最初の地震2月17日M6.9から最後の地震2月25日19時31分M5.0の間にM4.7~6.5のCMT発震機構解9個の地震が連発した.最初の地震を基準とした発震機構オイラー回転角(特報4)は-9.4~+18.6°と殆ど変化せず,深度もスラブ上面上4kmから上面下24kmとスラブ境界をまたぎ,沈み込みスラブ上面と島弧側地殻が固着して同一応力場にあることを示している.
 本震源域は,日本海溝軸が島弧側に凸に屈曲する襟裳小円南区の南部に位置しており,逆断層型地震が東日本大震災以後定常的に起こっている.逆断層型地震の頻発は,太平洋プレートが島弧側に凸に屈曲する日本海溝軸に沿って沈み込んで太平洋スラブになると,スラブが過剰になって島弧地殻と衝突することによって起きると説明できる.テーブルの角でテーブルクロスが過剰になって襞ができるのと同じ現象である(特報1).
 本震源域では,今回のような連発地震が,
2000年4月26日~5月2日5個M4.8~5.4
2006年6月16~17日3個M4.9~5.7
2011年3月12~16日10個M4.6~6.3
2011年3月19~24日11個M4.6~6.5
2011年4月14~21日7個M4.6~6.3
2011年9月17~24日7個M4.7~6.1
2012年5月19~24日12個M4.5~6.5(速報26
2013年4月2日7個M4.5~6.2
2015年2月17~25日9個M4.7~6.5
に起こっている.震災後は,ほぼ毎年起こっているが,今回の連発地震は,前回の2013年4月から22ヶ月も経過しており,M6.0以上の地震数も3個と最多である.

図147.明治三陸震源域の地震と歴史地震.  左図:震央地図.中図:小円断面図.右上図:縦断面図.右下図:時系列図.   歴史地震:869M8.3=貞観,1611M8.1=慶長三陸,1793M8.4=寛政三陸,1896M8.5=明治三陸,1933M8.1=昭和三陸,1952M8.2=十勝沖,1968M8.1=十勝沖,1994M7.6=三陸はるか沖,1995M7.2=はるか沖余震,2003M8.0=十勝沖,2011M9.0=東日本大震災本震,2011M7.4=東日本大震災第一当日余震.

図147.明治三陸震源域の地震と歴史地震.
 左図:震央地図.中図:小円断面図.右上図:縦断面図.右下図:時系列図.
歴史地震:869M8.3=貞観,1611M8.1=慶長三陸,1793M8.4=寛政三陸,1896M8.5=明治三陸,1933M8.1=昭和三陸,1952M8.2=十勝沖,1968M8.1=十勝沖,1994M7.6=三陸はるか沖,1995M7.2=はるか沖余震,2003M8.0=十勝沖,2011M9.0=東日本大震災本震,2011M7.4=東日本大震災第一当日余震.

## 提供項目
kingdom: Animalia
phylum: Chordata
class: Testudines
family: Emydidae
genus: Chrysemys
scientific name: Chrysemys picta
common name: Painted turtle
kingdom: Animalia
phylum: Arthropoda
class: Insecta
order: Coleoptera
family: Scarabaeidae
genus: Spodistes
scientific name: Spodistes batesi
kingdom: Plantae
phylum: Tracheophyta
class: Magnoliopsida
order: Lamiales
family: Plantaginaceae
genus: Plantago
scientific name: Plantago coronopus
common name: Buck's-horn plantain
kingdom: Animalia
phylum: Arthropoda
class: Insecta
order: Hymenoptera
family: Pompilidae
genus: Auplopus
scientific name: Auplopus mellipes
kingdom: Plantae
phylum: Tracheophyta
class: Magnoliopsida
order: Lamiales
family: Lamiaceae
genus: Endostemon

## 設問
A: 連発地震の解説文にある一文「逆断層型地震の頻発は,太平洋プレートが島弧側に凸に屈曲する日本海溝軸に沿って沈み込んで太平洋スラブになると,スラブが過剰になって島弧地殻と衝突することによって起きると説明できる.」を英語に訳せ。
B: 連発地震の解説文のうち、「最初の地震2月17日M6.9」と「力場にあることを示している.」の間を、両端の語句も含めて一字一句違えずに書き写せ。
解答の根拠は連発地震の解説文のみに限ること。

## 解答
A: The frequent occurrence of reverse-fault earthquakes can be explained as follows: when the Pacific Plate subducts along the Japan Trench axis, which bends convexly toward the island arc, and becomes the Pacific slab, the slab becomes excessive and collides with the island-arc crust.

B:
最初の地震2月17日M6.9から最後の地震2月25日19時31分M5.0の間にM4.7~6.5のCMT発震機構解9個の地震が連発した.最初の地震を基準とした発震機構オイラー回転角(特報4)は-9.4~+18.6°と殆ど変化せず,深度もスラブ上面上4kmから上面下24kmとスラブ境界をまたぎ,沈み込みスラブ上面と島弧側地殻が固着して同一応力場にあることを示している.